Figure 2. In-situ cathode separators in passive matrix design form electrically isolated buses.

In an active-matrix OLED display, each individual pixel can be designed to switch on or off within a frame time. As a result, the device does not suffer the resolution limitations or the high-instantaneous-current requirements of a passive-matrix design. A conventional active-matrix design features two transistors and one storage capacitor per pixel. Gate voltage modulation yields gray scale output.
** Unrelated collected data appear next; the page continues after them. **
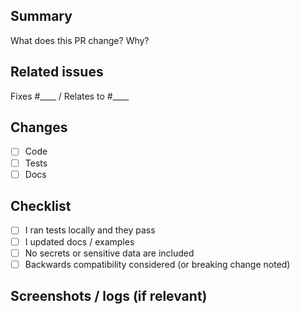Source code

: ## Summary
What does this PR change? Why?

## Related issues
Fixes #____ / Relates to #____

## Changes
- [ ] Code
- [ ] Tests
- [ ] Docs

## Checklist
- [ ] I ran tests locally and they pass
- [ ] I updated docs / examples
- [ ] No secrets or sensitive data are included
- [ ] Backwards compatibility considered (or breaking change noted)

## Screenshots / logs (if relevant)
Researchers have demonstrated active-matrix OLED displays based on polysilicon or crystalline silicon. The size and resolution of these displays are determined by practical considerations such as the constraints of the substrates rather than the OLED component. Low-temperature polysilicon permits the fabrication of display sizes as large as 5.5 in. on the diagonal. Crystalline silicon limits the display sizes but permits the manufacture of very-high-resolution devices with pixels as small as 12 µm. Because the pixel architecture and electrode geometry for the OLED element are already defined on the substrate, the fabrication of the OLED component is straightforward. The cathode is continuous over the entire display area, requiring no patterning.

in living color

Production of full-color passive-matrix, or active-matrix OLED displays requires a method for patterning the red, green, and blue color pixels on a substrate. This is a major challenge because OLED materials and device structures are generally incompatible with conventional patterning methods. Researchers have developed useful techniques to surmount these difficulties, including precision shadow masking and use of a color-changing medium.

In precision shadow masking, a thin stencil mask with precisely defined aperture holes selectively shadows the vapor stream during the organic layer deposition in the vacuum chamber. This method requires precision engineering of the shadow mask and also precision contact alignment between the substrate and the mask. Active-matrix OLED displays with roughly 50 mm color dot pitch have been demonstrated by Kodak/Sanyo (see figure 3).3 Pioneer (Tokyo, Japan) and other companies have produced 5.2-in QVGA displays using the shadow mask method.

Figure 3. The active-matrix display features 50-µm dot pitch.

The color-changing-medium (CCM) approach is unique to OLED technology and was first used by Idemitsu Kosan Co. (Chiba, Japan). In this method, a blue OLED display is fabricated on top of a color-changing medium consisting of an array of fluorescent dots. The medium converts the blue display to a full-color display by down-shifting the blue emission from the OLED to produce blue, green, and red colors. Kosan's group has demonstrated color 5.2-in. QVGA and 10.4-in. VGA devices.4

OLED is a viable flat-panel display technology because it has an important set of attractive attributes: high luminous efficiency, color, wide viewing angles, low drive voltage, fast response, and low process temperature. Passive-matrix products are appearing in consumer electronics products such as wireless phones, and prototype active-matrix, full-color displays have gained considerable acclaims for their vivid image quality. There is no doubt that OLED will progressively displace LCDs in many applications and has the potential to become a display of choice for the future generations.

1. C.W. Tang and S.A. Van Slyke, Applied Physics Letters 51, p. 913, (1987); C.W. Tang, et al; Journal of Applied Physics 65, p. 3610, (1988).
2. M.A. Baldo, et al., Nature, 395, p. 151, (1998), and IEEE Spectrum, p. 29, August, (2000).
3. R.G. Rajeswaran, et al., Society for Information Display Symposium Digest, p. 974, (2000).
4. C. Hosokawa, et al., Society for Information Display Symposium Digest, p. 7, (1998).

Ching Tang

Ching Tang is a senior research associate at Eastman Kodak Research Laboratory, Rochester, NY. Along with coworker Steve Van Slyke, Tang developed the fundamental technology behind OLEDs.